Exercise is known to improve health and extend the healthy portion of life span, but not extend life span itself in mice. This is a much lesser effect than that of calorie restriction, which does extend maximum life span in addition to improving health. From a very high level view, both exercise and calorie restriction are similar, in that they trigger many of the same stress response mechanisms, making those mechanisms work harder to maintain cell function than they would otherwise have done. Evidently exercise and calorie restriction achieve this goal in quite different ways at the detail level, given the quite different outcomes.
One noted aspect of aging is the accumulation of senescent cells throughout the body. Cells become senescent constantly throughout life, in response to a variety of circumstances, but are removed quickly and efficiently in youth, either self-destructing or being destroyed by the immune system. This removal slows down with age, alongside an increased pace of creation of new senescent cells, allowing senescent cells to linger in ever increasing numbers. These cells adopt the senescence-associated secretory phenotype (SASP), producing inflammatory, disruptive signals that contribute to the development of tissue dysfunction and age-related disease. The size of this effect is meaningful, the harms done considerable, as illustrated by the rejuvenation produced in animal studies when senescent cells are selectively destroyed by senolytic therapies.
Age-slowing interventions such as exercise and calorie restriction, based on stress response upregulation over time, largely appear to reduce the burden of senescent cells in older individuals. That may not mean a reduction in the numbers of senescent cells, but rather involve suppression of the SASP. Where it does reduce numbers of senescent cells, it may not achieve that end by destroying these errant cells directly, but rather by slowing the pace of creation, or producing general improvements in immune surveillance of senescence. A good example is mTOR inhibition via drugs such as rapamycin, an approach shown to reduce the burden of senescence in skin over a period of months, but which is well proven not to directly destroy senescent cells. The effect size of exercise is nowhere near that of pharmaceutical approaches when it comes to the burden of senescence, however, as today's review illustrates.
Senescent cells are the hallmark and therapeutic target of cellular senescence involved in a wide range of biological processes, including tumor suppression, embryonic development, wound healing and tissue repair, and aging. Although senescent cells are detrimental to the body during aging and can lead to chronic diseases, such as obesity, diabetes, and sarcopenia, they also suppress cancer and fibrosis.

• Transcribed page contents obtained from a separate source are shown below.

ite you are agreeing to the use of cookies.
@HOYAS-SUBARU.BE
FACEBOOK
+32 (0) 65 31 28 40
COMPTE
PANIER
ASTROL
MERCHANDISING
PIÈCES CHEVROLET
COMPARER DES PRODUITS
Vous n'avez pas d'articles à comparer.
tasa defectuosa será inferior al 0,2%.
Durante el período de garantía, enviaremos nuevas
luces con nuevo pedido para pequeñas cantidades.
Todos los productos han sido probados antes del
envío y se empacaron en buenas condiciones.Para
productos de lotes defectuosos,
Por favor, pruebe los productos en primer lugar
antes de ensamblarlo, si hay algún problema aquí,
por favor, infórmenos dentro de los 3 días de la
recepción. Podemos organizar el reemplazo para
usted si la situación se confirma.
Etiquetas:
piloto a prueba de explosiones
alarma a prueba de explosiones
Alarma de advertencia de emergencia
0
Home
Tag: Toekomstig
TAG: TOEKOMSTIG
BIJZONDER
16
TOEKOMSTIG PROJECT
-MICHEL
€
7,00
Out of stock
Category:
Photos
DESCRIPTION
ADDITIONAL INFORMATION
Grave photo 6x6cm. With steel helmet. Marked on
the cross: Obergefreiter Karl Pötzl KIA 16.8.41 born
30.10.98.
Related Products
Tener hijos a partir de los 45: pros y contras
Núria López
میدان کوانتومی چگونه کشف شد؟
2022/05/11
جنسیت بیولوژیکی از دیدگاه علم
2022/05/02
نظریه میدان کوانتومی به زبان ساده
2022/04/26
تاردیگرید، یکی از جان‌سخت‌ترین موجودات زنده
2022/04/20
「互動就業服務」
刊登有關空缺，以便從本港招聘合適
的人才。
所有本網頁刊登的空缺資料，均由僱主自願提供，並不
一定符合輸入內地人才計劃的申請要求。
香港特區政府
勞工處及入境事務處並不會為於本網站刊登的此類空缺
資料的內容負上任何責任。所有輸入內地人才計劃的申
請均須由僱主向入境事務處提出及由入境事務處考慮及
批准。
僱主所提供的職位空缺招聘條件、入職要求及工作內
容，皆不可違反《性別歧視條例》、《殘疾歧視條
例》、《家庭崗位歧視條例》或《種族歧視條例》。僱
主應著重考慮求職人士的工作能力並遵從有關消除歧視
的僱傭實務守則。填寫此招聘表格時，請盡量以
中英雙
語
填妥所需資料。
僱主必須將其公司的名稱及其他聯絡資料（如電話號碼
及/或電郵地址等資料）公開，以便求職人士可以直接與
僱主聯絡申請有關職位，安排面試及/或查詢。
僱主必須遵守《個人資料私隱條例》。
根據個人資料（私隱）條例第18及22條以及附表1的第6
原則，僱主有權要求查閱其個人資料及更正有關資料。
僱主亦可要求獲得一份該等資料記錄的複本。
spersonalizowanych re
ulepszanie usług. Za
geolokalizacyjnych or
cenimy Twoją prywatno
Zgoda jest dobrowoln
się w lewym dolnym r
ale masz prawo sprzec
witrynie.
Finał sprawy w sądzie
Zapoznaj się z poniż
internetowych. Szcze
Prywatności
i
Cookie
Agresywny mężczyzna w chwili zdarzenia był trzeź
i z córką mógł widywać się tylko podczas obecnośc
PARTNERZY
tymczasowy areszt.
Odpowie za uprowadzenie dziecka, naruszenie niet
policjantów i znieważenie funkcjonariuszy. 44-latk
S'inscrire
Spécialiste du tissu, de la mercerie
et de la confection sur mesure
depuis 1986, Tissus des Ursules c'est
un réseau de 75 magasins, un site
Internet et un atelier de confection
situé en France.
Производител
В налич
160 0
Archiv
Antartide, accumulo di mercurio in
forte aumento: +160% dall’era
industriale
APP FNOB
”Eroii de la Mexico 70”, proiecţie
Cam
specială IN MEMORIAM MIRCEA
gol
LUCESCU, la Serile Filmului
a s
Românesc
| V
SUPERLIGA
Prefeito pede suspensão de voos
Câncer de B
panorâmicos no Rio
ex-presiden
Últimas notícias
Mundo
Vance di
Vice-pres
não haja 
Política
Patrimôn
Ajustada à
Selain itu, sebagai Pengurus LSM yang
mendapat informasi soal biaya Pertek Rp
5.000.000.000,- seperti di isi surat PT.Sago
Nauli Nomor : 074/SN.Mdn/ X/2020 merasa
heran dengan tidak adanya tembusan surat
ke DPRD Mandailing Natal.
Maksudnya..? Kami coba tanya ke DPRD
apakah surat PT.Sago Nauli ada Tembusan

Senolytics is a new class of medicines that target senescent cells, which has emerged rapidly in the past few years. Preclinical studies on rodents have been applied to explore the potential targets of senescent cells and the preliminary effects of senolytic medicine in vivo. In addition to transgenic mice, senolytic drugs, including dasatinib and quercetin, ABT263, and SSK1, showed the therapeutic effects on senescent cells and alleviated the radiation and age-related symptoms and pathology. Strikingly, two small clinical trials on senolytic treatments with dasatinib and quercetin were completed last year and reported therapeutic effects for patients with diabetic kidney disease (N = 9) and idiopathic pulmonary fibrosis (N = 14).
Physical exercise is widely recognized as a safe, effective, and cost-effective "medicine" for a broad range of age-related diseases. Moreover, a lack of exercise is a major contributing factor to accelerated aging and age-associated chronic conditions, including cancer, obesity, and cardiovascular diseases. A clearer delineation of anti-aging and anti-disease effects and underlying mechanisms of exercise is needed. While the accumulation of senescent cells has been identified as the mechanism of aging and multiple diseases for decades, senolytics targeting senescent cells has just been developed in recent years. In addition, exercise has shown its capacity to lower the marker of senescent cells over the past decade. In the current systematic review of all available literature, we explored the potential senolytic effects of exercise in both human and animal models under healthy or disease states. We aimed to improve the understanding of the cellular senescence-based mechanisms underlying exercise as anti-aging medicine.
The findings of this systematic review and meta-analysis provided some evidence that exercise may be a senolytic medicine for p16INK4a-positive senescent cells in humans and for p21Cip1-positive senescent cells in obese but not healthy animals. Future studies should examine the optimal form and dosage of exercise, targeted cells/tissues, different disease states, and the underlying cellular mechanisms in humans and animals. A greater understanding of the senolytic effects of exercise can lead to significant clinical and public health impact.